Art. 5º – Os medicamentos da mesma empresa, cuja formulação contenha pelo menos um fármaco identificador, poderão ser agrupados em famílias compartilhando um nome comum e adotando complementos diferenciadores que os distingam.
Um exemplo que facilita a compreensão do conceito de família de medicamentos é a família TYLENOL da Johnson & Johnson. Tal como estabelecido pelas regras da citada RDC 59/2014, a família de medicamentos TYLENOL é formada por um fármaco identificador em comum a todos os produtos (o Paracetamol) e por complementos diferenciadores [Bebê, AP (ação prolongada), DC (dor de cabeça), Sinus (para sintomas da sinusite) e Criança](2). Da mesma forma, por ter uma marca em comum para todos os produtos, a família TYLENOL também se enquadra na definição de família de marcas. Outro exemplo de família de medicamentos que é também uma família de marcas é a do CATAFLAN, da Novartis, formada pelo fármaco identificador Diclofenaco dietilamônio e diferenciada por seus respectivos complementos: CATAFLAN Aerosol, CATAFLAN SPORT ICE, CATAFLAN EMULGEL, CATAFLANPRO XT.
Como se verifica, no caso do registro perante a ANVISA, o profissional da área regulatória precisa saber que apenas os medicamentos cuja formulação contenha pelo menos um fármaco identificador em comum podem fazer parte de uma mesma família de medicamentos.
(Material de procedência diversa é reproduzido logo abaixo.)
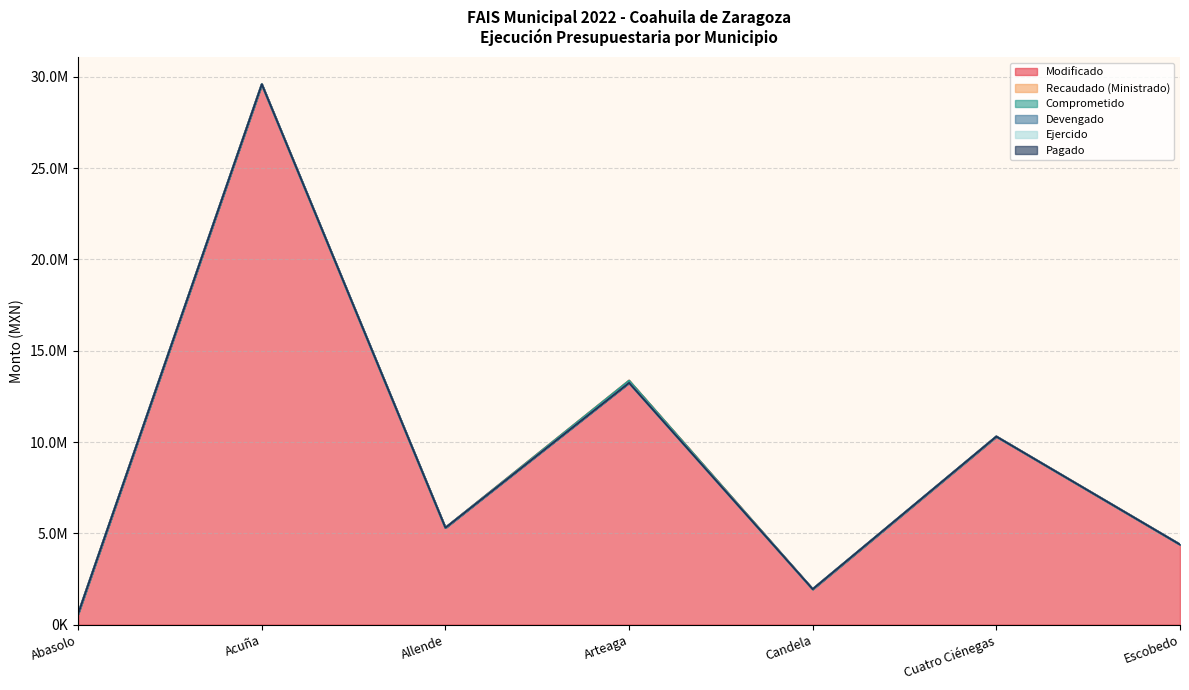

How many series are shown in this chart?

6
Assim, caso esse profissional queira criar uma “família”, mas os produtos possuam fármacos identificadores distintos, ele pode se valer do conceito de “família de marcas”.
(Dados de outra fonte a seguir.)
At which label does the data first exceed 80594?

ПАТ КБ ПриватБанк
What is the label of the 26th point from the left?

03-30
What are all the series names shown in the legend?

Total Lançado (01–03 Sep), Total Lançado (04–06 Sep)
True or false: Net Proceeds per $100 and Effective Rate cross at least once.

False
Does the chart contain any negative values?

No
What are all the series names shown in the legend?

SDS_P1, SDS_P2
Nesse sentido, as marcas BUSCOPAN (butilbrometo de escopolamina), BUSCOPAN COMPOSTO (butilbrometo de escopolamina + dipirona sódica) e BUSCOPAN PLUS (butilbrometo de escopolamina + paracetamol) atendem aos requisitos da ANVISA para formar uma família de medicamentos e constituem, igualmente, uma família de marcas. Entretanto, como o medicamento fabricado pelo mesmo laboratório para dores menstruais não contém butilbrometo de escopolamina (que é o fármaco identificador da família BUSCOPAN), mas tão somente o ibuprofeno, ele não pode fazer parte da família de medicamentos BUSCOPAN. Contudo, tal produto pode ser identificado por uma marca formada pelo prefixo BUSCO – in casu, BUSCOFEM – integrando, assim, sem problema algum, a família de marcas formada pelo prefixo BUSCO, que já conta com as marcas BUSCOPAN e BUSCODUO.
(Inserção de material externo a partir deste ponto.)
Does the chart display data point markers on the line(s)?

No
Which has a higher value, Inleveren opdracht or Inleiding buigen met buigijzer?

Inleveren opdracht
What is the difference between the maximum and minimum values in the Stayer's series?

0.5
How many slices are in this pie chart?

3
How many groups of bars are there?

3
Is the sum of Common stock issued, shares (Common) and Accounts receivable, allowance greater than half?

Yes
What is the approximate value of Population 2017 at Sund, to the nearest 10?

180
Quanto à questão da sobrevivência da família no universo marcário, é importante saber que, se o elemento que caracteriza a família (radical/prefixo/sufixo) for distintivo, é possível manter a sua exclusividade e impedir que marcas semelhantes de outras empresas sejam registradas. Para tanto, é necessário comprovar para o INPI (3) e, caso necessário, para o Judiciário(4) que o elemento em questão não é de uso comum, mas, ao contrário, identifica uma família de marcas específica, pertencente à determinada empresa e que, justamente por isso, deve permanecer de seu uso exclusivo.
De acordo com um antigo ditado, “família é tudo igual”, mas isso, certamente, não se aplica às famílias de marcas, nem às de medicamentos. Na realidade, quanto mais diferentes essas famílias forem entre si, melhor – tanto no aspecto regulatório, como no marcário. O importante é que elas mantenham sua unicidade, de modo que todo e qualquer “intruso” possa ser devidamente “barrado nos portões” da LPI – a Lei da Propriedade Industrial n⁰ 9.279/96.
Notas:
(1) As marcas do Laboratório Neo Química são de titularidade da holding Hypermarcas S.A.
(2) TYLENOL BEBÊ (Paracetamol 100mg/ml), TYLENOL AP (Paracetamol 650mg), TYLENOL DC (Paracetamol 500 mg + Cafeína), TYLENOL SINUS (Paracetamol 500 mg + Pseudoefedrina) e TYLENOL CRIANÇA (Paracetamol 32mg/ml)
(3) Por meio de uma oposição ou de um processo administrativo de nulidade.
(4) Por meio de uma ação de nulidade perante a Justiça Federal.